In other words, the Bungie filing is entirely about how the history recorded within the legal record should be perceived by the press. Bungie wants the CDs back, but the arbitrator confirmed last week that O’Donnell had stated that he had already returned those CDs. Those CDs came into O’Donnell’s possession because Bungie gave it to him, according to O’Donnell.
But the arbitrator ruled that Bungie did not gift them to O’Donnell. Bungie said it was trying to protect against violation of its copyrighted property. Bungie pointed out that it won a permanent injunction against O’Donnell in the copyright matter, and that O’Donnell’s release of some of the music exceeded that allowed under fair use rules.
Bungie said in the filing that O’Donnell did not prevail on any of his claims for declaratory relief on breach of contract, tortious interference or fraud, and he was awarded relief on an equitable basis under good faith and fair dealing. Neither party sought, nor was awarded, legal fees. Bungie also stated the award from the arbitrator did not grant O’Donnell everything that he asked for.
But O’Donnell did get an award of 192,188 vested stock shares that Bungie would have otherwise stripped from him. That’s 50 percent of the shares that he held at the time of his termination. He also received a fraction of the profit-sharing that he would have been entitled to if he had continued working in 2014, 2015, and 2016. (It’s not clear if he didn’t get the full number of shares because they were not vested or not, as Bungie doesn’t say).
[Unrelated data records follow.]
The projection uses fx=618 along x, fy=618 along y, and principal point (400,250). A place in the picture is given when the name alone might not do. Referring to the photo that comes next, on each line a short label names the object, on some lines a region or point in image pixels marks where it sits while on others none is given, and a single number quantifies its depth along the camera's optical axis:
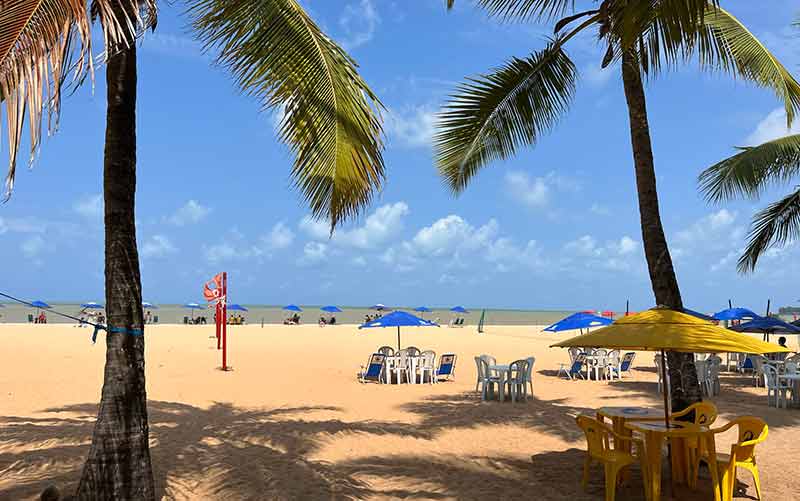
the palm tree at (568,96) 6.67
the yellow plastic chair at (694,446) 5.66
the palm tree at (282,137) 4.73
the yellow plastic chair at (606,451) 5.16
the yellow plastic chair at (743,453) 5.02
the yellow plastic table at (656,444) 5.01
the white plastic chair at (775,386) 10.65
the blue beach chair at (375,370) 13.83
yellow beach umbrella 4.73
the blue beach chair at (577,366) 14.73
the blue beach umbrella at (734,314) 17.30
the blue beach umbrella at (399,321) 14.64
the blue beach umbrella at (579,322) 17.09
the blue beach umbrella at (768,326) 14.74
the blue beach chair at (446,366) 14.22
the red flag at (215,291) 16.59
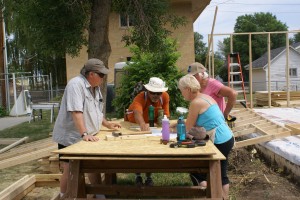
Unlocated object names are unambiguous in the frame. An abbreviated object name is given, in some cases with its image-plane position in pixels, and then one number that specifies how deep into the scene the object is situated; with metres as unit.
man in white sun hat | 5.14
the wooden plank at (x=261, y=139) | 7.01
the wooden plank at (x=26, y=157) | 6.02
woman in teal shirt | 4.08
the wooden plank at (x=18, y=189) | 5.24
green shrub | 12.54
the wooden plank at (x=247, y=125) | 8.35
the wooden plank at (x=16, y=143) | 9.08
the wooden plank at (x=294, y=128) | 7.24
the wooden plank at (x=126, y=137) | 4.31
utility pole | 21.15
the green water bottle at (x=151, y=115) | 5.33
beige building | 22.25
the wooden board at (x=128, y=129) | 4.80
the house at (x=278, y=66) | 49.78
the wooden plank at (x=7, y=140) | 10.74
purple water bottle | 4.04
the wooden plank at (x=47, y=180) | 6.16
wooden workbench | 3.40
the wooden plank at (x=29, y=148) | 7.09
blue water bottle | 3.86
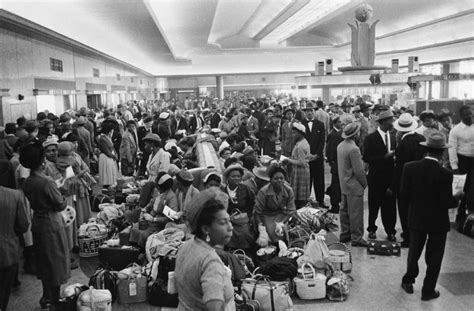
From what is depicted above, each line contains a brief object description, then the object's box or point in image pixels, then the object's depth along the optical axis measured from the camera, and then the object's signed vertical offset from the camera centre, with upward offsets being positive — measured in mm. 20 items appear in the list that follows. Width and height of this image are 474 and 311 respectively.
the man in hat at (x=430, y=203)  5172 -1103
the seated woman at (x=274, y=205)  6461 -1385
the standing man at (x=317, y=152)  9692 -1056
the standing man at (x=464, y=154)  7968 -931
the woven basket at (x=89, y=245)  7117 -2050
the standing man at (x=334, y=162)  8992 -1137
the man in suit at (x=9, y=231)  4578 -1202
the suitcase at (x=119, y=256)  6305 -1967
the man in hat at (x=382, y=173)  7223 -1116
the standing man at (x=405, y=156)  7078 -841
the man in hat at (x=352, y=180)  6988 -1157
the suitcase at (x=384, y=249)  6798 -2064
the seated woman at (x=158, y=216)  6477 -1527
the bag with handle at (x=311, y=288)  5480 -2083
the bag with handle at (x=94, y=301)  4895 -1967
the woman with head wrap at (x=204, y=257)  2420 -780
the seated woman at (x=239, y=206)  6301 -1421
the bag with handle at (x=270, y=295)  4902 -1940
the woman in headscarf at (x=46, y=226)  4977 -1268
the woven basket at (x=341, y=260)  6051 -1975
O’Donnell also received $142,500 in profit-sharing for his work in 2014. He gets 10 percent of profit-sharing for 2015, and 5 percent of profit-sharing for 2016, compared to what he would have received if he was still employed.
Bungie has a limited amount of time to determine how much O’Donnell’s shares are worth. That will be dependent on the valuation of the entire company, and it could be a lot.